(Material for this exercise Opens)

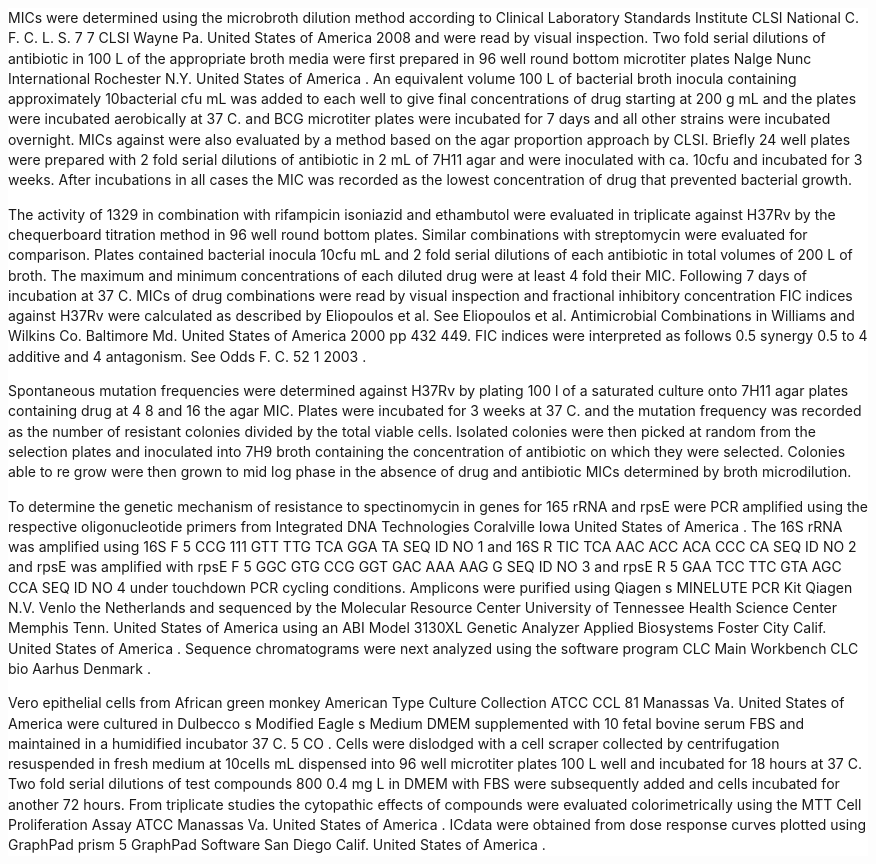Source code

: MICs were determined using the microbroth dilution method according to Clinical Laboratory Standards Institute CLSI National C. F. C. L. S. 7 7 CLSI Wayne Pa. United States of America 2008 and were read by visual inspection. Two fold serial dilutions of antibiotic in 100 L of the appropriate broth media were first prepared in 96 well round bottom microtiter plates Nalge Nunc International Rochester N.Y. United States of America . An equivalent volume 100 L of bacterial broth inocula containing approximately 10bacterial cfu mL was added to each well to give final concentrations of drug starting at 200 g mL and the plates were incubated aerobically at 37 C. and BCG microtiter plates were incubated for 7 days and all other strains were incubated overnight. MICs against were also evaluated by a method based on the agar proportion approach by CLSI. Briefly 24 well plates were prepared with 2 fold serial dilutions of antibiotic in 2 mL of 7H11 agar and were inoculated with ca. 10cfu and incubated for 3 weeks. After incubations in all cases the MIC was recorded as the lowest concentration of drug that prevented bacterial growth.

The activity of 1329 in combination with rifampicin isoniazid and ethambutol were evaluated in triplicate against H37Rv by the chequerboard titration method in 96 well round bottom plates. Similar combinations with streptomycin were evaluated for comparison. Plates contained bacterial inocula 10cfu mL and 2 fold serial dilutions of each antibiotic in total volumes of 200 L of broth. The maximum and minimum concentrations of each diluted drug were at least 4 fold their MIC. Following 7 days of incubation at 37 C. MICs of drug combinations were read by visual inspection and fractional inhibitory concentration FIC indices against H37Rv were calculated as described by Eliopoulos et al. See Eliopoulos et al. Antimicrobial Combinations in Williams and Wilkins Co. Baltimore Md. United States of America 2000 pp 432 449. FIC indices were interpreted as follows 0.5 synergy 0.5 to 4 additive and 4 antagonism. See Odds F. C. 52 1 2003 .

Spontaneous mutation frequencies were determined against H37Rv by plating 100 l of a saturated culture onto 7H11 agar plates containing drug at 4 8 and 16 the agar MIC. Plates were incubated for 3 weeks at 37 C. and the mutation frequency was recorded as the number of resistant colonies divided by the total viable cells. Isolated colonies were then picked at random from the selection plates and inoculated into 7H9 broth containing the concentration of antibiotic on which they were selected. Colonies able to re grow were then grown to mid log phase in the absence of drug and antibiotic MICs determined by broth microdilution.

To determine the genetic mechanism of resistance to spectinomycin in genes for 165 rRNA and rpsE were PCR amplified using the respective oligonucleotide primers from Integrated DNA Technologies Coralville Iowa United States of America . The 16S rRNA was amplified using 16S F 5 CCG 111 GTT TTG TCA GGA TA SEQ ID NO 1 and 16S R TIC TCA AAC ACC ACA CCC CA SEQ ID NO 2 and rpsE was amplified with rpsE F 5 GGC GTG CCG GGT GAC AAA AAG G SEQ ID NO 3 and rpsE R 5 GAA TCC TTC GTA AGC CCA SEQ ID NO 4 under touchdown PCR cycling conditions. Amplicons were purified using Qiagen s MINELUTE PCR Kit Qiagen N.V. Venlo the Netherlands and sequenced by the Molecular Resource Center University of Tennessee Health Science Center Memphis Tenn. United States of America using an ABI Model 3130XL Genetic Analyzer Applied Biosystems Foster City Calif. United States of America . Sequence chromatograms were next analyzed using the software program CLC Main Workbench CLC bio Aarhus Denmark .

Vero epithelial cells from African green monkey American Type Culture Collection ATCC CCL 81 Manassas Va. United States of America were cultured in Dulbecco s Modified Eagle s Medium DMEM supplemented with 10 fetal bovine serum FBS and maintained in a humidified incubator 37 C. 5 CO . Cells were dislodged with a cell scraper collected by centrifugation resuspended in fresh medium at 10cells mL dispensed into 96 well microtiter plates 100 L well and incubated for 18 hours at 37 C. Two fold serial dilutions of test compounds 800 0.4 mg L in DMEM with FBS were subsequently added and cells incubated for another 72 hours. From triplicate studies the cytopathic effects of compounds were evaluated colorimetrically using the MTT Cell Proliferation Assay ATCC Manassas Va. United States of America . ICdata were obtained from dose response curves plotted using GraphPad prism 5 GraphPad Software San Diego Calif. United States of America .
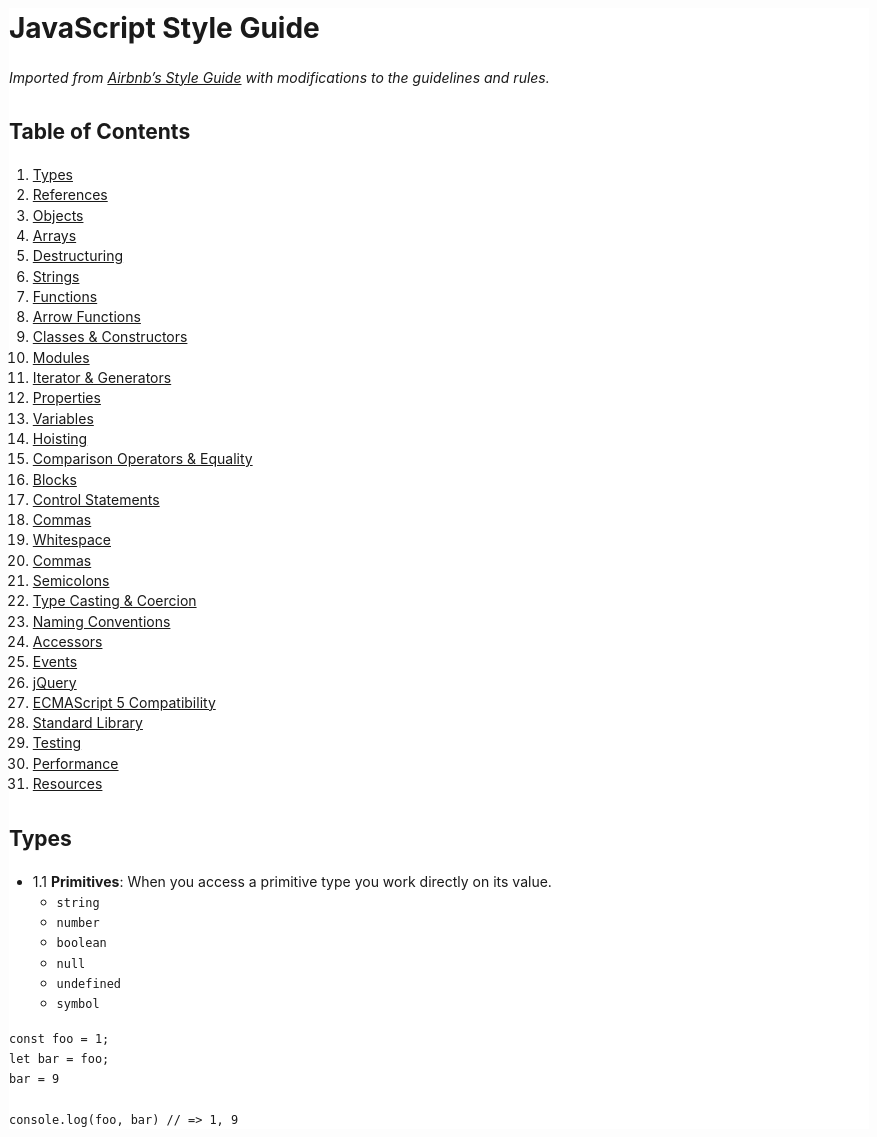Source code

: # JavaScript Style Guide
_Imported from [Airbnb’s Style Guide](https://github.com/airbnb/javascript) with modifications to the guidelines and rules._

## Table of Contents
1.  [Types](#types)
2. [References](#references)
3. [Objects](#objects)
4. [Arrays](#arrays)
5. [Destructuring](#destructuring)
6. [Strings](#strings)
7. [Functions](#functions)
8. [Arrow Functions](#arrow-functions)
9. [Classes & Constructors](#classes-and-constructors)
10. [Modules](#modules) 
11. [Iterator & Generators](#iterator-and-generators)
12. [Properties](#properties)
13. [Variables](#variables)
14. [Hoisting](#hoisting)
15. [Comparison Operators & Equality](#comparison-operators-and-equality)
16. [Blocks](#blocks)
17. [Control Statements](#control-statements)
18. [Commas](#commas)
19. [Whitespace](#whitespace)
20. [Commas](#commas)
21. [Semicolons](#semicolons)
22. [Type Casting & Coercion](#type-casting-and-coercion)
23. [Naming Conventions](#naming-conventions)
24. [Accessors](#accessors)
25. [Events](#events)
26. [jQuery](#jquery)
27. [ECMAScript 5 Compatibility](#es5-compatibility)
28. [Standard Library](#standard-library)
29. [Testing](#testing)
30. [Performance](#performance)
31. [Resources](#resources)

## Types <a name=“types></a>
* 1.1 **Primitives**: When you access a primitive type you work directly on its value.
  * `string`
  * `number`
  * `boolean`
  * `null`
  * `undefined`
  * `symbol`
  
```
const foo = 1;
let bar = foo;
bar = 9

console.log(foo, bar) // => 1, 9
```
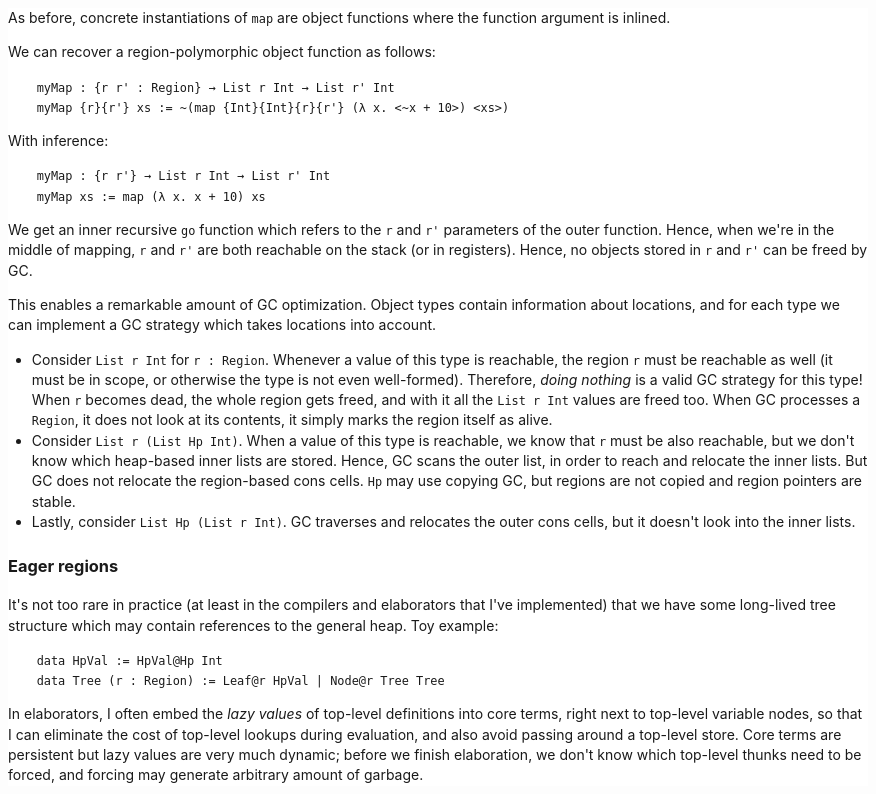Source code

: As before, concrete instantiations of `map` are object functions where the
function argument is inlined.

We can recover a region-polymorphic object function as follows:

```
    myMap : {r r' : Region} → List r Int → List r' Int
    myMap {r}{r'} xs := ~(map {Int}{Int}{r}{r'} (λ x. <~x + 10>) <xs>)
```
With inference:

```
    myMap : {r r'} → List r Int → List r' Int
    myMap xs := map (λ x. x + 10) xs
```

We get an inner recursive `go` function which refers to the `r` and `r'`
parameters of the outer function. Hence, when we're in the middle of mapping,
`r` and `r'` are both reachable on the stack (or in registers). Hence, no
objects stored in `r` and `r'` can be freed by GC.

This enables a remarkable amount of GC optimization. Object types contain
information about locations, and for each type we can implement a GC strategy
which takes locations into account.

- Consider `List r Int` for `r : Region`. Whenever a value of this type is
  reachable, the region `r` must be reachable as well (it must be in scope, or
  otherwise the type is not even well-formed). Therefore, *doing nothing* is a
  valid GC strategy for this type! When `r` becomes dead, the whole region gets
  freed, and with it all the `List r Int` values are freed too. When GC processes
  a `Region`, it does not look at its contents, it simply marks the region itself
  as alive.
- Consider `List r (List Hp Int)`. When a value of this type is reachable, we know
  that `r` must be also reachable, but we don't know which heap-based inner lists
  are stored. Hence, GC scans the outer list, in order to reach and relocate the
  inner lists. But GC does not relocate the region-based cons cells. `Hp` may use
  copying GC, but regions are not copied and region pointers are stable.
- Lastly, consider `List Hp (List r Int)`. GC traverses and relocates the outer
  cons cells, but it doesn't look into the inner lists.

### Eager regions

It's not too rare in practice (at least in the compilers and elaborators that
I've implemented) that we have some long-lived tree structure which may contain
references to the general heap. Toy example:

```
    data HpVal := HpVal@Hp Int
    data Tree (r : Region) := Leaf@r HpVal | Node@r Tree Tree
```

In elaborators, I often embed the *lazy values* of top-level definitions into
core terms, right next to top-level variable nodes, so that I can eliminate the
cost of top-level lookups during evaluation, and also avoid passing around a
top-level store. Core terms are persistent but lazy values are very much
dynamic; before we finish elaboration, we don't know which top-level thunks need
to be forced, and forcing may generate arbitrary amount of garbage.
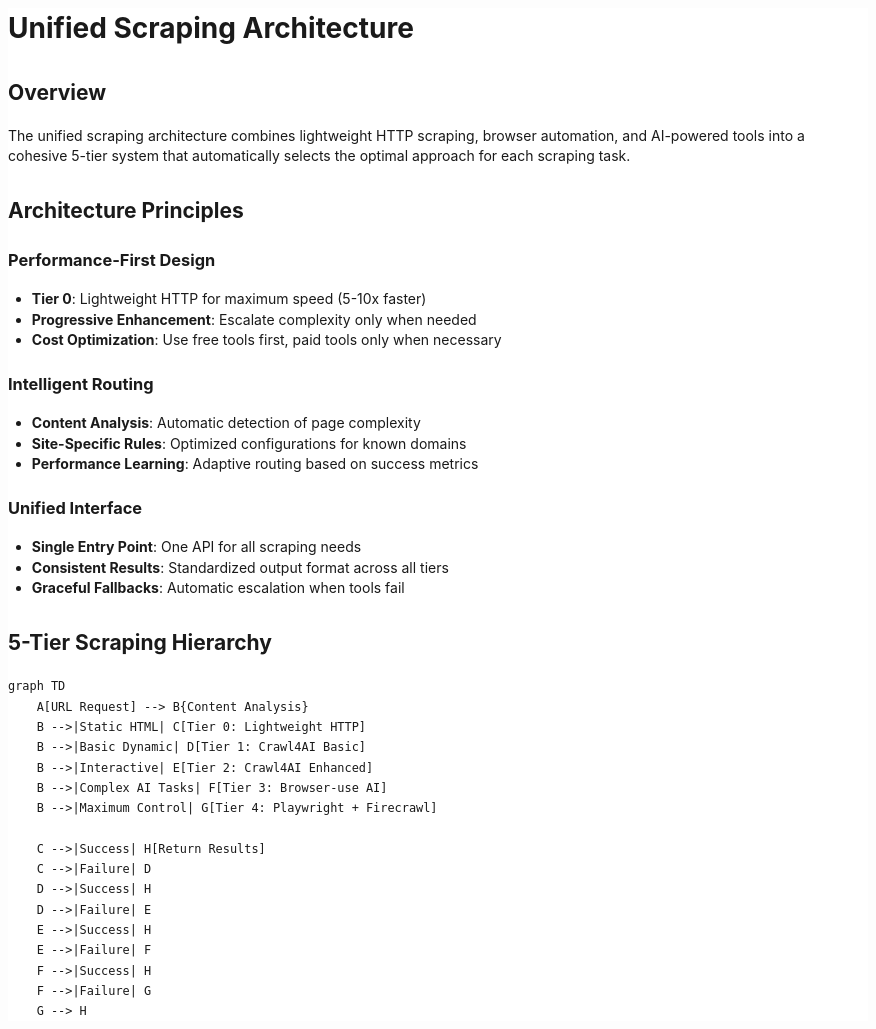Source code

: # Unified Scraping Architecture

## Overview

The unified scraping architecture combines lightweight HTTP scraping, browser automation, and AI-powered tools into a cohesive 5-tier system that automatically selects the optimal approach for each scraping task.

## Architecture Principles

### Performance-First Design

- **Tier 0**: Lightweight HTTP for maximum speed (5-10x faster)
- **Progressive Enhancement**: Escalate complexity only when needed
- **Cost Optimization**: Use free tools first, paid tools only when necessary

### Intelligent Routing

- **Content Analysis**: Automatic detection of page complexity
- **Site-Specific Rules**: Optimized configurations for known domains
- **Performance Learning**: Adaptive routing based on success metrics

### Unified Interface

- **Single Entry Point**: One API for all scraping needs
- **Consistent Results**: Standardized output format across all tiers
- **Graceful Fallbacks**: Automatic escalation when tools fail

## 5-Tier Scraping Hierarchy

```mermaid
graph TD
    A[URL Request] --> B{Content Analysis}
    B -->|Static HTML| C[Tier 0: Lightweight HTTP]
    B -->|Basic Dynamic| D[Tier 1: Crawl4AI Basic]
    B -->|Interactive| E[Tier 2: Crawl4AI Enhanced]
    B -->|Complex AI Tasks| F[Tier 3: Browser-use AI]
    B -->|Maximum Control| G[Tier 4: Playwright + Firecrawl]
    
    C -->|Success| H[Return Results]
    C -->|Failure| D
    D -->|Success| H
    D -->|Failure| E
    E -->|Success| H
    E -->|Failure| F
    F -->|Success| H
    F -->|Failure| G
    G --> H
```
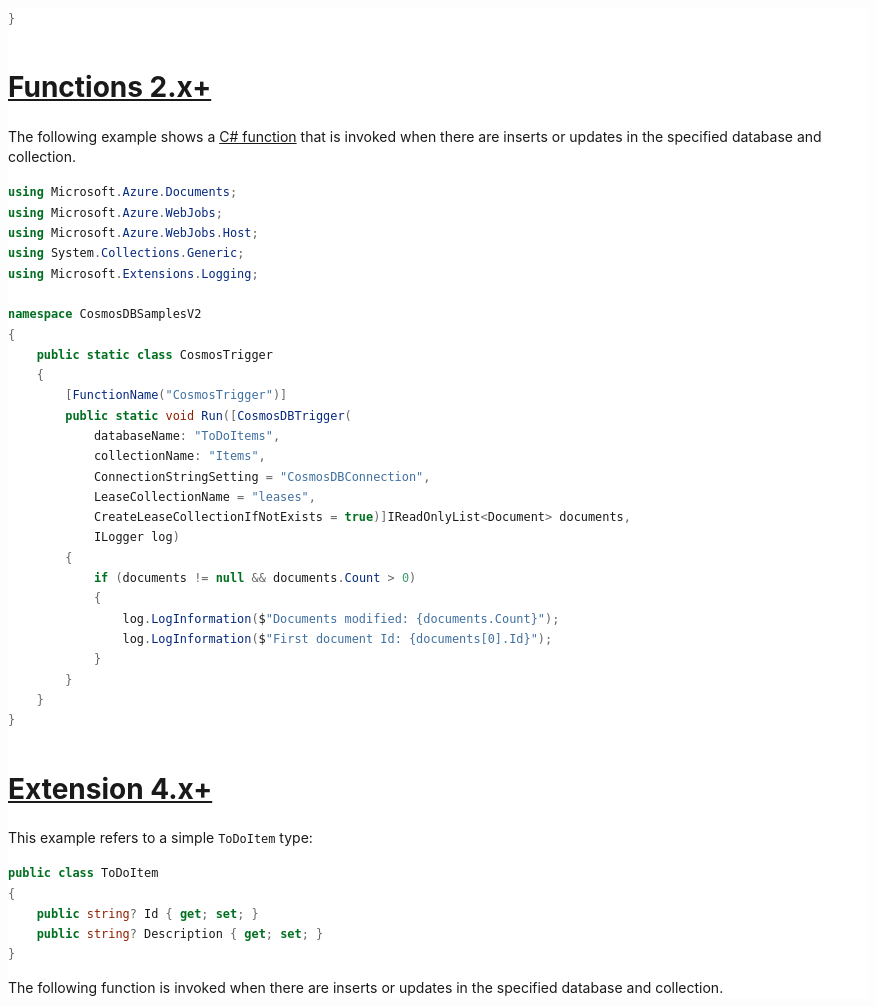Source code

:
 ```cs
}
```

# [Functions 2.x+](#tab/functionsv2/in-process)

The following example shows a [C# function](functions-dotnet-class-library.md) that is invoked when there are inserts or updates in the specified database and collection.

```cs
using Microsoft.Azure.Documents;
using Microsoft.Azure.WebJobs;
using Microsoft.Azure.WebJobs.Host;
using System.Collections.Generic;
using Microsoft.Extensions.Logging;

namespace CosmosDBSamplesV2
{
    public static class CosmosTrigger
    {
        [FunctionName("CosmosTrigger")]
        public static void Run([CosmosDBTrigger(
            databaseName: "ToDoItems",
            collectionName: "Items",
            ConnectionStringSetting = "CosmosDBConnection",
            LeaseCollectionName = "leases",
            CreateLeaseCollectionIfNotExists = true)]IReadOnlyList<Document> documents,
            ILogger log)
        {
            if (documents != null && documents.Count > 0)
            {
                log.LogInformation($"Documents modified: {documents.Count}");
                log.LogInformation($"First document Id: {documents[0].Id}");
            }
        }
    }
}
```

# [Extension 4.x+](#tab/extensionv4/isolated-process)

This example refers to a simple `ToDoItem` type:

```csharp
public class ToDoItem
{
    public string? Id { get; set; }
    public string? Description { get; set; }
}
```

The following function is invoked when there are inserts or updates in the specified database and collection.


[version 4.x of the extension]: ./functions-bindings-cosmosdb-v2.md?tabs=extensionv4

(Material for this exercise Closes)

Show, from the material above, each line that includes the string "elaborators".

• **Output for this task**
It's not too rare in practice (at least in the compilers and elaborators that
In elaborators, I often embed the *lazy values* of top-level definitions into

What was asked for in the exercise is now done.